If you are at all familiar with Middleton's Capital Brewery and brewmaster Kirby Nelson's ability to make a good bock beer, you likely won't be too surprised to learn he's pushing the horizon of the style.
Nelson is out with a trial batch of Barbara, a beer he calls an Imperial Doppelbock. This is perfect for the winter season, a ramped up brew with characteristics shared by his well-known Blonde Doppelbock and Baltic Porter. Only this beer, while big and malty, has a smoothness and complexity that makes for a more refined flavor profile. Maybe that's why Nelson named it after his wife?
What is it? Barbara Imperial Doppelbock from Capital Brewery
Style: The doppelbock is a full-bodied, deep amber to dark brown lager. Its flavor features malty sweetness, especially a fresh and lightly toasted caramel character, while the hop bitterness is evident but not excessive. Fruity esters are also common but not overbearing. Dopplebocks have a strong alcohol strength, generally ranging from 6.5-8% ABV. The use of the term "imperial" is not commonly applied to the style, but in the case of this beer it refers to it strong malt characteristics, substantial mouth feel and high alcohol at 8.9% ABV.
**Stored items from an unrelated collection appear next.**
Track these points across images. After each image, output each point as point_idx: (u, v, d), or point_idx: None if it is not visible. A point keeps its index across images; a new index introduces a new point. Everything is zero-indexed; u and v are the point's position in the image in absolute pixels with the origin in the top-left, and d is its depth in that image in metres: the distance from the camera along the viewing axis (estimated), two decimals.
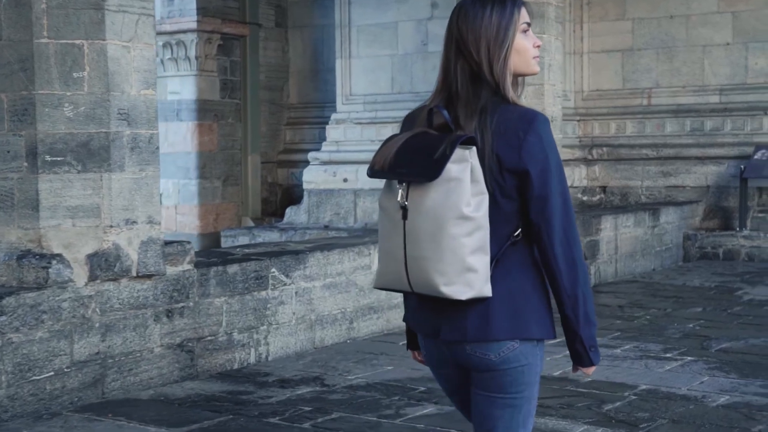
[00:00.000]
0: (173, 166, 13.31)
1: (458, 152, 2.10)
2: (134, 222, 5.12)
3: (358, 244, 6.71)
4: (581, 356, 2.25)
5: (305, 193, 12.54)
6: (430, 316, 2.23)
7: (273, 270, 5.99)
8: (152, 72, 5.20)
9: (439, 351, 2.28)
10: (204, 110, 13.18)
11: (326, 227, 12.14)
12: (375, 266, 6.79)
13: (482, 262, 2.11)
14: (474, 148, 2.13)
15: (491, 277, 2.15)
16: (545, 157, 2.17)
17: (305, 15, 14.44)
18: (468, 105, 2.19)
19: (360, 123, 12.28)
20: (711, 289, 8.61)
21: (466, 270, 2.09)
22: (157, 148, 5.26)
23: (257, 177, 14.14)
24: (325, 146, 12.56)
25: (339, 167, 12.34)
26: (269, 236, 11.96)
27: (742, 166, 10.68)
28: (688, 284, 8.94)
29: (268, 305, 5.98)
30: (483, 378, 2.23)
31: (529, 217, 2.21)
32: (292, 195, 14.07)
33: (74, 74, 4.92)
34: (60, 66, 4.91)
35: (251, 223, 13.70)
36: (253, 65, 13.99)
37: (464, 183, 2.09)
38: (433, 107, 2.23)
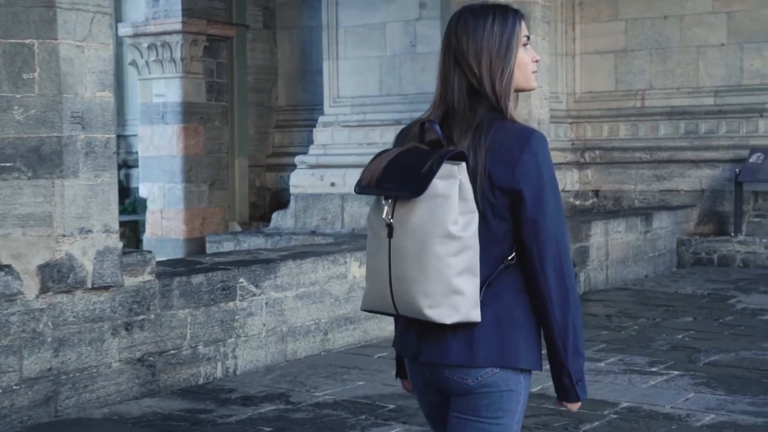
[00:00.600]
0: (159, 169, 13.07)
1: (446, 168, 2.02)
2: (89, 231, 4.86)
3: (333, 253, 6.46)
4: (567, 391, 2.16)
5: (292, 197, 12.29)
6: (414, 339, 2.15)
7: (241, 280, 5.73)
8: (108, 73, 4.94)
9: (422, 374, 2.19)
10: (190, 113, 12.94)
11: (313, 232, 11.89)
12: (351, 275, 6.54)
13: (470, 285, 2.02)
14: (463, 164, 2.04)
15: (480, 300, 2.07)
16: (539, 177, 2.09)
17: (294, 16, 14.19)
18: (464, 120, 2.11)
19: (348, 126, 12.03)
20: (703, 296, 8.35)
21: (452, 292, 2.00)
22: (114, 153, 5.00)
23: (245, 181, 13.89)
24: (312, 149, 12.32)
25: (326, 171, 12.10)
26: (254, 242, 11.71)
27: (737, 170, 10.42)
28: (680, 292, 8.68)
29: (236, 317, 5.72)
30: (460, 401, 2.14)
31: (520, 240, 2.12)
32: (281, 199, 13.81)
33: (24, 75, 4.67)
34: (8, 67, 4.65)
35: (238, 228, 13.45)
36: (240, 67, 13.75)
37: (451, 200, 2.00)
38: (426, 122, 2.15)
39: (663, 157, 11.35)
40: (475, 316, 2.04)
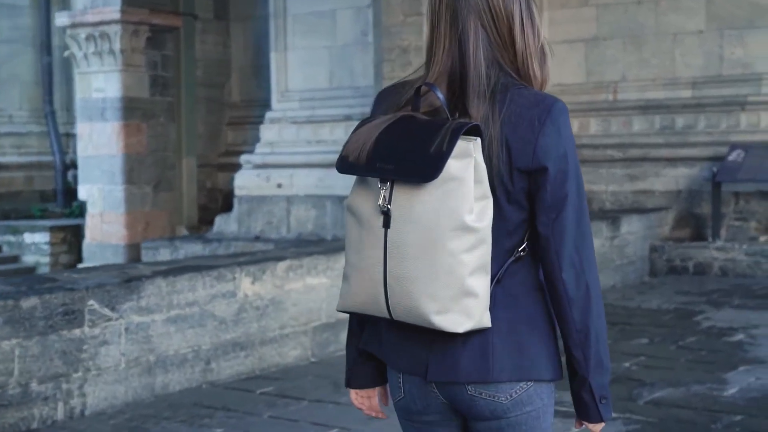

Background: Kirby Nelson retired a dark doppelbock from Capital's lineup a few years back. While the imperial version is similar in appearance, it offers a stronger, more robust flavor. "I used some of the same candi sugar that is used to make our Baltic Porter which is 100% fermentable and it increases the beer's alcohol but not its mouth feel," explains the brewmaster. The candi sugar, along with some specialty malts that Nelson won't describe, are introduced late in boiling process.
Capital released a limited number of quarter barrels of his new Barbara Imperial Doppelbock in the Madison area about a month ago. This is an experiment for Nelson to see how local beer drinkers respond. It's a little tough to find, but well worth the search. Barbara Imperial Dopplebock is currently on tap at The Malt House, Restaurant Magnus, Alchemy, Brasserie V, Dexter's Pub and Quivey's Grove.
What's in the name? Nelson says he named this beer "Barbara" after his wife. "She has always wanted to know when I would name a beer after her, and I said I had yet to produce one worthy," he states. "Quite frankly this beer's overall personality reminds me of my wife's personality in nothing but a positive way." In a loving, yet joking manner that only Kirby can pull off he explains the spelling translates to B-ig, A-ss, R-ich, A-llowing, R-amped, A-lcohol. "The beer had to be a great beer to be named Barbra," he adds, "because if I ever tried to pass something bogus off with her name, my life would end -- not pleasantly!"
- Aroma: A firm malty nose.
- Appearance: Very dark, looks thick, with a light soft brown head.
- Texture: Medium to full-bodied, round to silky mouth feel, moderately carbonated and bubbly.
- Taste: Solid malty flavor that is smooth. The chocolate malt dominates.
- Finish/Aftertaste: Sweet and warm. A long lingering maltiness.
Glassware: A footed pilsner glass with a slight taper to the lip to focus its malty nose will serve this beer well. This aroma is firm, yet a bit timid next to its assertive sweet flavor. And with its bold black color, the pilsner glass will encourage appreciation by all the senses, so you can savor its character.
Pairs well with: An assertive doppelbock like this "Imperial" needs some strong food next to it. It'll stand up well to just about any sausage. No secret that this beer cries out for hearty German food, but an Italian entrée will work well too, especially raviolis.
Rating: Four Bottle Openers (out of four).
The Verdict: I really hope Barbara Imperial Doppelbock becomes part of the regular winter line up for Capital. It's a wonderful winter brew, and after one or more you'll have the appropriate image of a winter warmer! Moreover, if this becomes a regular ion the brewery's lineup, you might just look forward to a long snowy season.